- **Document segment**
/---
Commentary Matcher (aka Dibur Hamatchil Matcher)

Noah Santacruz edited this page Sep 5, 2016 · 13 revisions

Commentary Matcher

This logic and first versions of this script were originally developed by Dicta The Israel Center for Text Analysis. They generously gave Sefaria permission to use their code as a template for our own, and to include it in our code base.

The commentary matcher can be found in dibur_hamatchil_matcher.py. It is meant to be used when a commentary quotes short sections from a base text, without explicitly saying where in the text his comment is referring to. The script matches blocks of commentary to blocks of base text. There are a few useful tools in the script, which will be explained below

Overview of useful functions

The script has two main functions, match_ref() and match_text().

match_text()

This function contains the main string matching functionality. It is generalized so it doesn't need to be used with Sefaria's database.

The signature for this function is

def match_text(base_text, comments, dh_extract_method=lambda x: x,verbose=False,word_threshold=0.27,char_threshold=0.2,prev_matched_results=None,with_abbrev_ranges=False):
    """
    base_text: list - list of words
    comments: list - list of comment strings
    dh_extract_method: f(string)->string
    prev_matched_results: [(start,end)] list of start/end indexes found in a previous iteration of match_text
    with_abbrev_ranges: boolean
    returns: [(start,end)] - start and end index of each comment. optionally also returns abbrev_ranges (see with_abbrev_ranges parameter)
    """

Parameters

base_text: list of words, representing the base text which you are matching to.

comments: list of comment strings. Each string represents a full comment. Note that the entire string doesn't need to be a quote from the base text. In a case where only part of the comment string is a quote, use the dh_extract_method parameter.

dh_extract_method: (optional) defines a function of the form f(str) -> str which takes elements from comments and returns only the portion which is a quote from the base text.

prev_matched_results: a list where every element is of the form (int,int). The tuple represents a start/end index range. The list should be the same length as comments. This parameter should be used in a case where some of the placement of the comments is already known from the start (e.g. you already ran the matcher and got partial results). To represent a comment with an unknown position, the tuple should be (-1,-1). Any comment with a non-(-1,-1) range will not be matched and the input range will match the output range.

with_abbrev_ranges: True if you want a second return value which is a list of tuples. Each tuple contains the range of text, with indices relative to the comment text, which matched as an abbreviation in the base text, if any was found.

returns: list of tuples of the form (int,int) the same length as comments representing the range which each comment matched in the base text. The indices are relative to the base_text list. Any comment which didn't match will have a range of (-1,-1)

match_ref()
\---
- **What to work on**
Please carry on the commentary matcher documentation above from the point where it stops.

- **Collected data**
/---
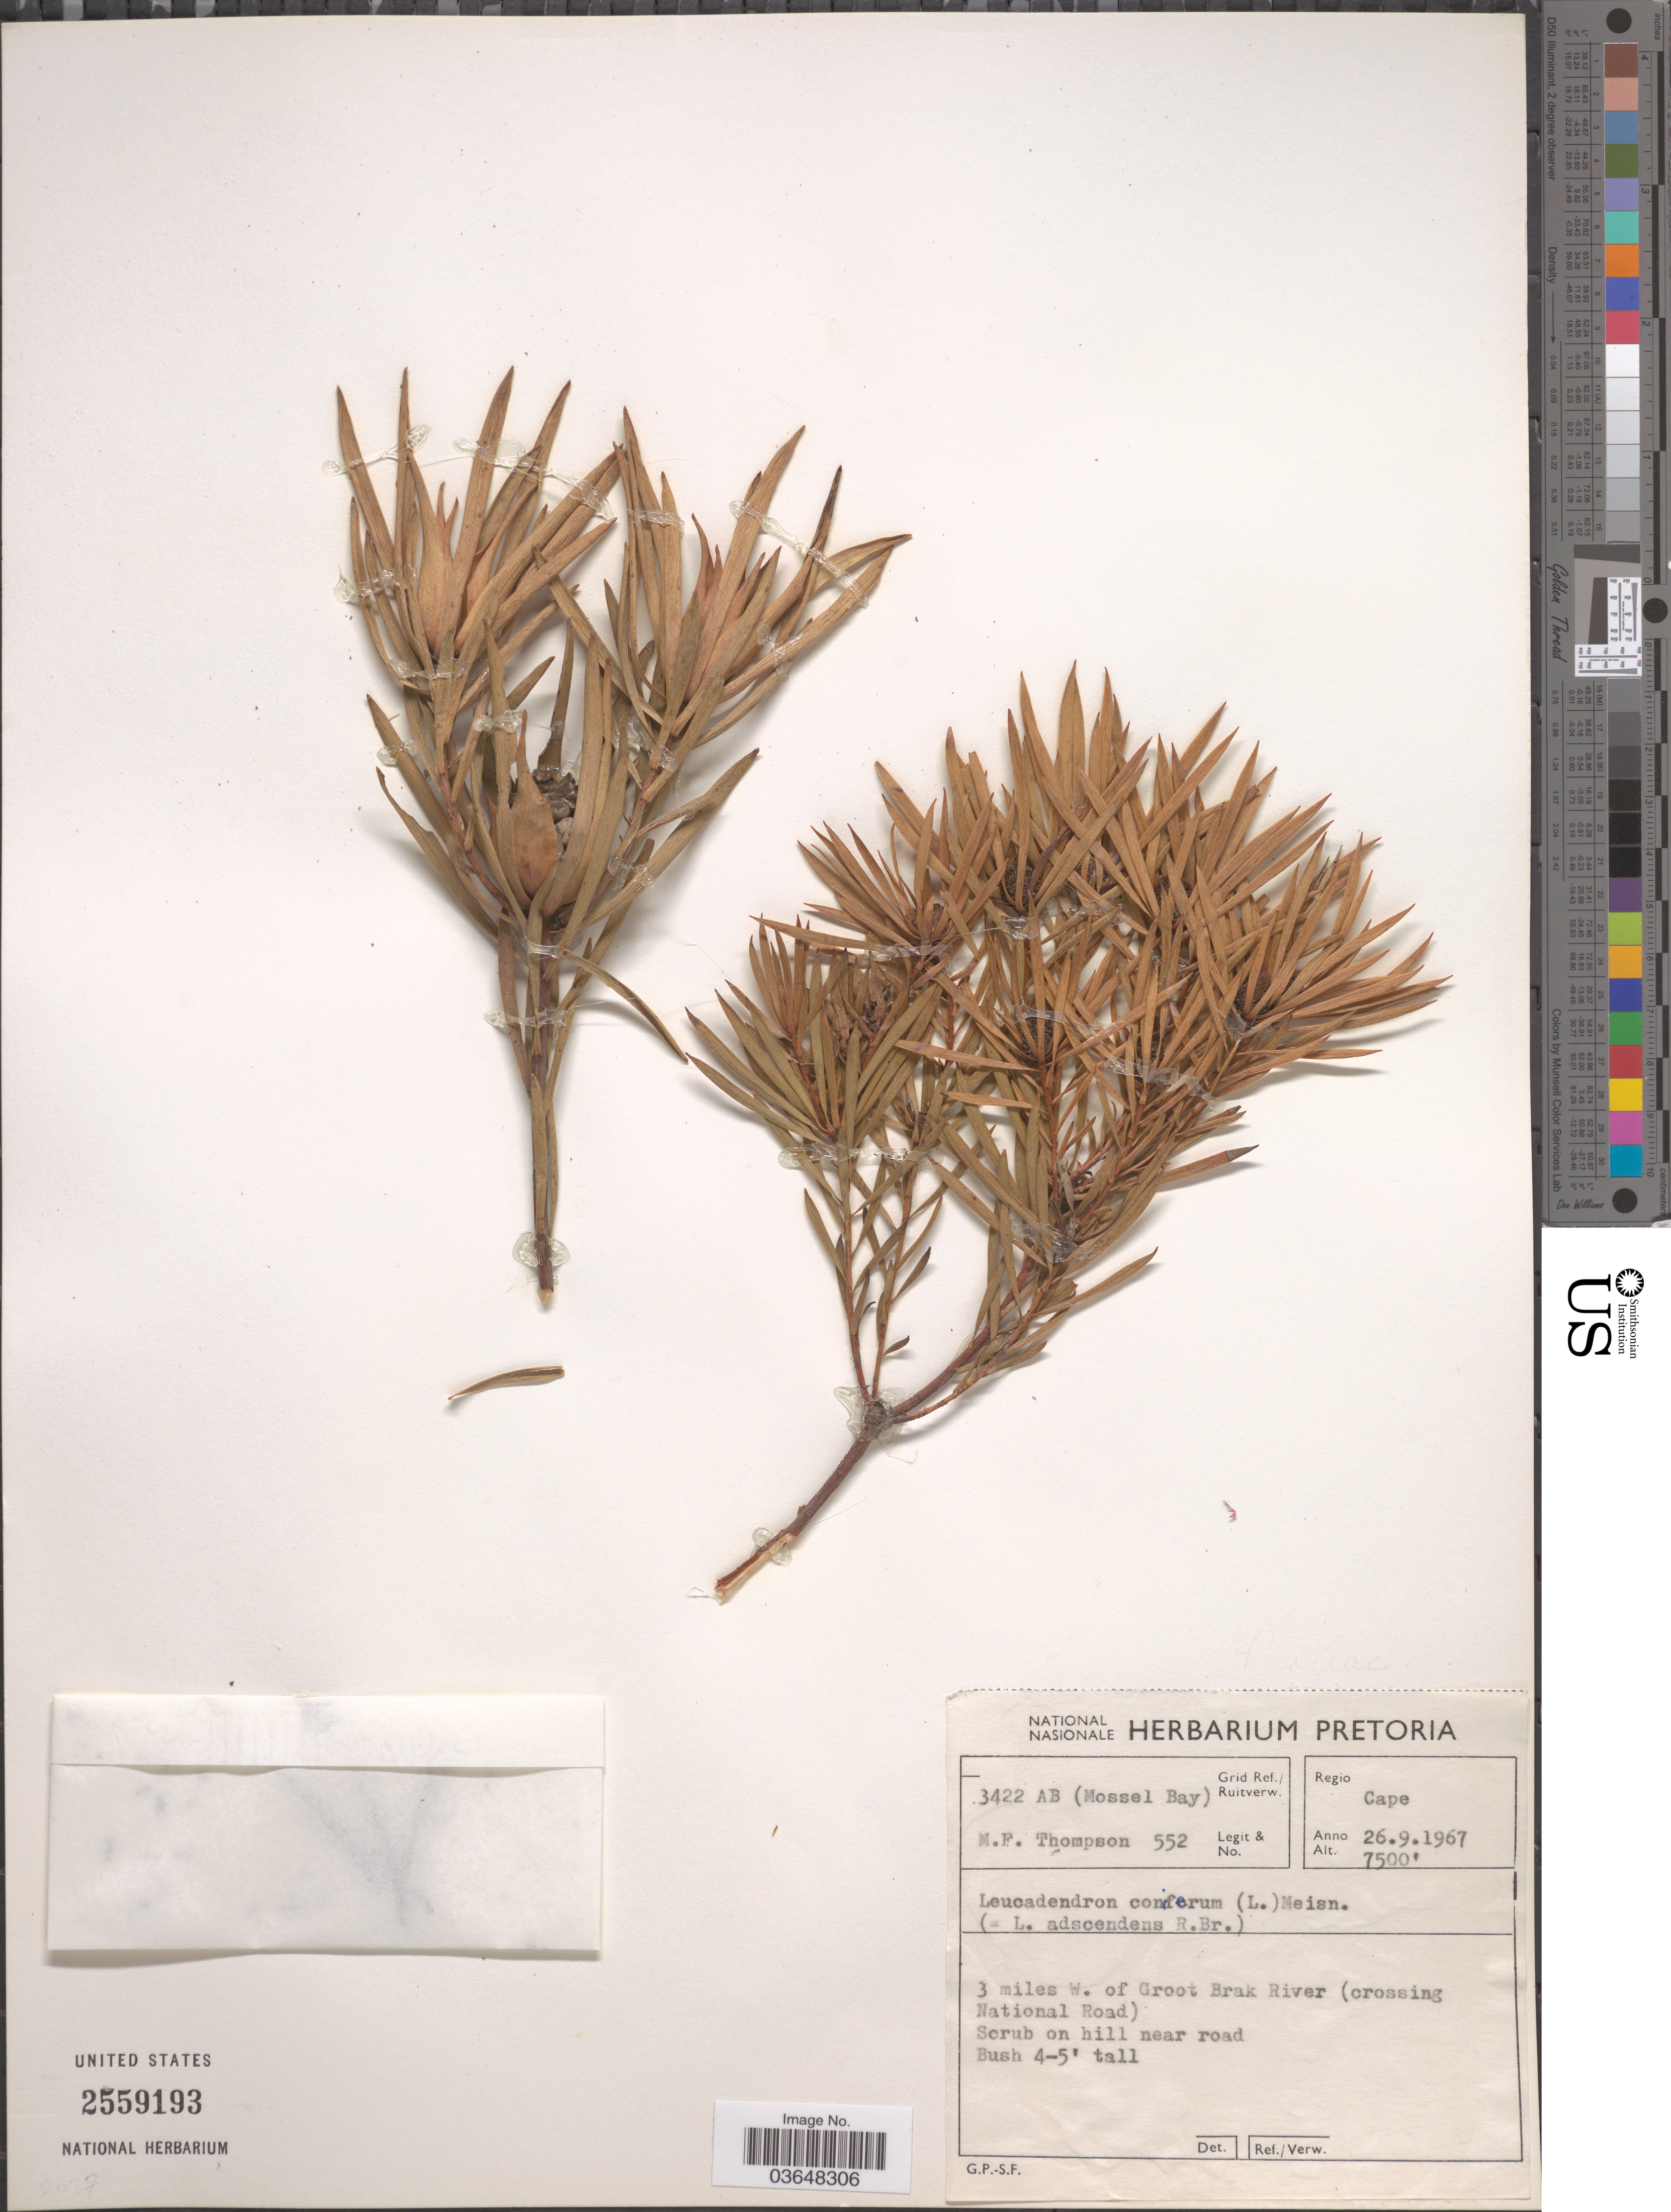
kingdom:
\---
- **Written response**
This function wraps the match_text() function and is meant to be used when at least the base text is in the Sefaria database (the commentary doesn't necessarily need to be in the DB, as will be explained below)

def match_ref(base_text, comments, base_tokenizer,dh_extract_method=lambda x: x,verbose=False, word_threshold=0.27,char_threshold=0.2):
    """
    base_text: TextChunk
    comments: TextChunk or list of comment strings
    base_tokenizer: f(string)->list(string)
    dh_extract_method: f(string)->string
    :returns: [(Ref, Ref)] - base text, commentary
         or
         [Ref] - base text refs - if comments is a list
    """

Parameters

base_text: TextChunk representing the base text

comments: Can either be a TextChunk or a list of comment strings. Depending on which one is used, the return value will be different (see returns). It's recommended to use TextChunk when the commentary text is already in the Sefaria database, as the return value will be more useful.

base_tokenizer: a function of the form f(str) -> list(str). The input is a segment from base_text and the output is a list of words. In cases where there are unwanted tokens in the base text (e.g. html tags, citations) they should be removed in this function.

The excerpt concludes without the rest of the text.